Why it matters

Side effects are the hidden cost of every medication and treatment. Patients want to know what to expect, doctors need to weigh trade-offs, and researchers study adverse reactions to improve therapies. But side effect data is buried in drug package inserts, FDA labels, and clinical trial reports. Structuring side effects as entities in Geo and linking them to the drugs and treatments that cause them creates a navigable map of adverse reactions — making it possible to ask "what are all the drugs that cause this side effect" or "what are all the side effects of this drug."

What to publish

  • Create Side Effect entities for the most common and clinically significant adverse reactions

  • For each side effect, publish:

    • Name and common aliases (e.g. "Tardive dyskinesia" / "involuntary facial movements")

    • Description — what it feels like or looks like in plain language

    • Body system affected

    • Severity range (mild, moderate, severe, life-threatening)

    • Whether it's typically reversible or permanent

    • How common it is across drugs that cause it (very common, common, uncommon, rare)

    • Management or mitigation strategies

    • When to seek medical attention

  • Create relations to:

    • Drugs and drug classes that commonly cause it

    • Symptoms it overlaps with — link to Symptom entities

    • Body system Topics

    • Related side effects that often co-occur

    • Diseases or conditions it can mimic or be confused with

Scope

200–300 side effects across all major categories:

  • Gastrointestinal (nausea, diarrhea, constipation, liver toxicity, GI bleeding, pancreatitis)

  • Neurological (drowsiness, dizziness, headache, seizures, neuropathy, tardive dyskinesia)

  • Cardiovascular (QT prolongation, hypertension, tachycardia, edema, bleeding)

  • Metabolic (weight gain, hyperglycemia, electrolyte imbalance, lipid changes)

  • Dermatological (rash, photosensitivity, Stevens-Johnson syndrome, alopecia)

  • Musculoskeletal (myalgia, rhabdomyolysis, osteoporosis, tendon rupture)

  • Hematological (neutropenia, thrombocytopenia, anemia, bleeding disorders)

  • Psychiatric (insomnia, depression, anxiety, psychosis, suicidal ideation)

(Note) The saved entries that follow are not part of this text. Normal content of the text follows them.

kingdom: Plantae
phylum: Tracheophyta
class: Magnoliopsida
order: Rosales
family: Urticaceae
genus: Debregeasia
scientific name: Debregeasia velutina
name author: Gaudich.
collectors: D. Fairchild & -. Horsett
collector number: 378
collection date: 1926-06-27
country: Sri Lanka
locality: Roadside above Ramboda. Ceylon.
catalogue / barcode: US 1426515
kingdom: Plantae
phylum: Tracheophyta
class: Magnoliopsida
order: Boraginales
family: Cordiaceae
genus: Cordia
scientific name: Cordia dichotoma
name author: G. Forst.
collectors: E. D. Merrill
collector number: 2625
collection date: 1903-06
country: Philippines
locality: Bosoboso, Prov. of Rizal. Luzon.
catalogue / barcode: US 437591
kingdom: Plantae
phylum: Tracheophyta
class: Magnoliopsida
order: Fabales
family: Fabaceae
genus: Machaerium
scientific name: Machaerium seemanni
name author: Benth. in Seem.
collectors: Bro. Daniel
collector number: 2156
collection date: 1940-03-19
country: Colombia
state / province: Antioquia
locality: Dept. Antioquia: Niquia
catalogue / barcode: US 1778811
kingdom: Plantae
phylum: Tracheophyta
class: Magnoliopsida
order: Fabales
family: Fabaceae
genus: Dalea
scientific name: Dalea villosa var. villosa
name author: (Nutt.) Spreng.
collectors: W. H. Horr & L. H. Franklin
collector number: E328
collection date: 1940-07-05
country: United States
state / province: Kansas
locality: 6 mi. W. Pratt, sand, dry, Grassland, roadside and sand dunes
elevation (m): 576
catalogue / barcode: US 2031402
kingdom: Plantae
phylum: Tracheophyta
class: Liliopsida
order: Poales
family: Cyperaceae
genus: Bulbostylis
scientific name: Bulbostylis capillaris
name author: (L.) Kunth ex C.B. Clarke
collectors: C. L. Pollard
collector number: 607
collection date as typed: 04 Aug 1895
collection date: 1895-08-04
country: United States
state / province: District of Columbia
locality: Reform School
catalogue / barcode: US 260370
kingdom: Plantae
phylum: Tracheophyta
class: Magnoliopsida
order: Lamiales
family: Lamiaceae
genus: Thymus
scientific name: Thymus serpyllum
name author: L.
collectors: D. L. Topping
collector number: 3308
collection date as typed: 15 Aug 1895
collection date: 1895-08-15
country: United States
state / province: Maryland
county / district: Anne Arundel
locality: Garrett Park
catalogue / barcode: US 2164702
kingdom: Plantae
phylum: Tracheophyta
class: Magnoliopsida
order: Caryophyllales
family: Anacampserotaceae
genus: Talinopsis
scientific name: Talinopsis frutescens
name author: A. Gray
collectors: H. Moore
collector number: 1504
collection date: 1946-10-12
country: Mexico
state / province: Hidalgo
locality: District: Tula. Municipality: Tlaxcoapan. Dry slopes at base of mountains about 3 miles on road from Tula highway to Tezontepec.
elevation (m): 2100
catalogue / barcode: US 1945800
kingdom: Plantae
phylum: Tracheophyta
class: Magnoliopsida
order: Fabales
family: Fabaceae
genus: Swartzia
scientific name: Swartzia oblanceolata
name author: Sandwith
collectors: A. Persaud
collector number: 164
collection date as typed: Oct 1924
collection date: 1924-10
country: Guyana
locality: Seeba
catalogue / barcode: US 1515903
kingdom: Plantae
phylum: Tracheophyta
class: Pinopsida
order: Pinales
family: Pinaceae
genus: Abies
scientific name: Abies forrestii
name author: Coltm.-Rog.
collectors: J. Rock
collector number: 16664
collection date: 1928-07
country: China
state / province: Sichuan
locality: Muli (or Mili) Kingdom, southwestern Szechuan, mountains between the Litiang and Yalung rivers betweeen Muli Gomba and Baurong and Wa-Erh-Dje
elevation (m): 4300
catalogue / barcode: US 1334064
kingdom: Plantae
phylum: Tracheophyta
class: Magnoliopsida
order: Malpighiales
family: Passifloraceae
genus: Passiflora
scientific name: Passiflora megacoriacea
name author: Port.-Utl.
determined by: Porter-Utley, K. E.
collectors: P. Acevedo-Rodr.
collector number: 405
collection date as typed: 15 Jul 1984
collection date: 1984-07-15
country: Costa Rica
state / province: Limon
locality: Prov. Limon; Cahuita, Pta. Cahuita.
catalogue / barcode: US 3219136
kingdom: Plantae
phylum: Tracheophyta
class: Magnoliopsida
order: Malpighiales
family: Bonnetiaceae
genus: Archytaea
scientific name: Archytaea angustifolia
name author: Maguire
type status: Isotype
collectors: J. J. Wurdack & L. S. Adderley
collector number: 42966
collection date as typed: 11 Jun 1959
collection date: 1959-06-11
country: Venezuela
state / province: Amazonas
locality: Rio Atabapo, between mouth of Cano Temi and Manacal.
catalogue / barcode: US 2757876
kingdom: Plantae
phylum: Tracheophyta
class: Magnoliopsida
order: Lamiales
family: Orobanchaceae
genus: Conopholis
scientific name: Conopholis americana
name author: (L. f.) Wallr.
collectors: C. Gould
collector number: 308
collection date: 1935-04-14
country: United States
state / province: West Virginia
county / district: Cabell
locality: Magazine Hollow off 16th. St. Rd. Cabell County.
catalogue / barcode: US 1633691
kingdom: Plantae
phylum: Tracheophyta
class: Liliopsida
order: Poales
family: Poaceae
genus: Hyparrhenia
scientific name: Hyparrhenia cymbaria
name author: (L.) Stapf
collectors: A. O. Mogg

  • Immune (immunosuppression, allergic reactions, anaphylaxis, cytokine release syndrome)

  • Reproductive (teratogenicity, infertility, sexual dysfunction, hormonal changes)

  • Renal and hepatic (nephrotoxicity, hepatotoxicity, kidney stones)

Potential sources

FDA drug labels (DailyMed), WHO adverse reaction database (VigiBase), MedlinePlus drug information, Drugs.com side effect listings, PubMed pharmacovigilance studies, Meyler's Side Effects of Drugs, British National Formulary.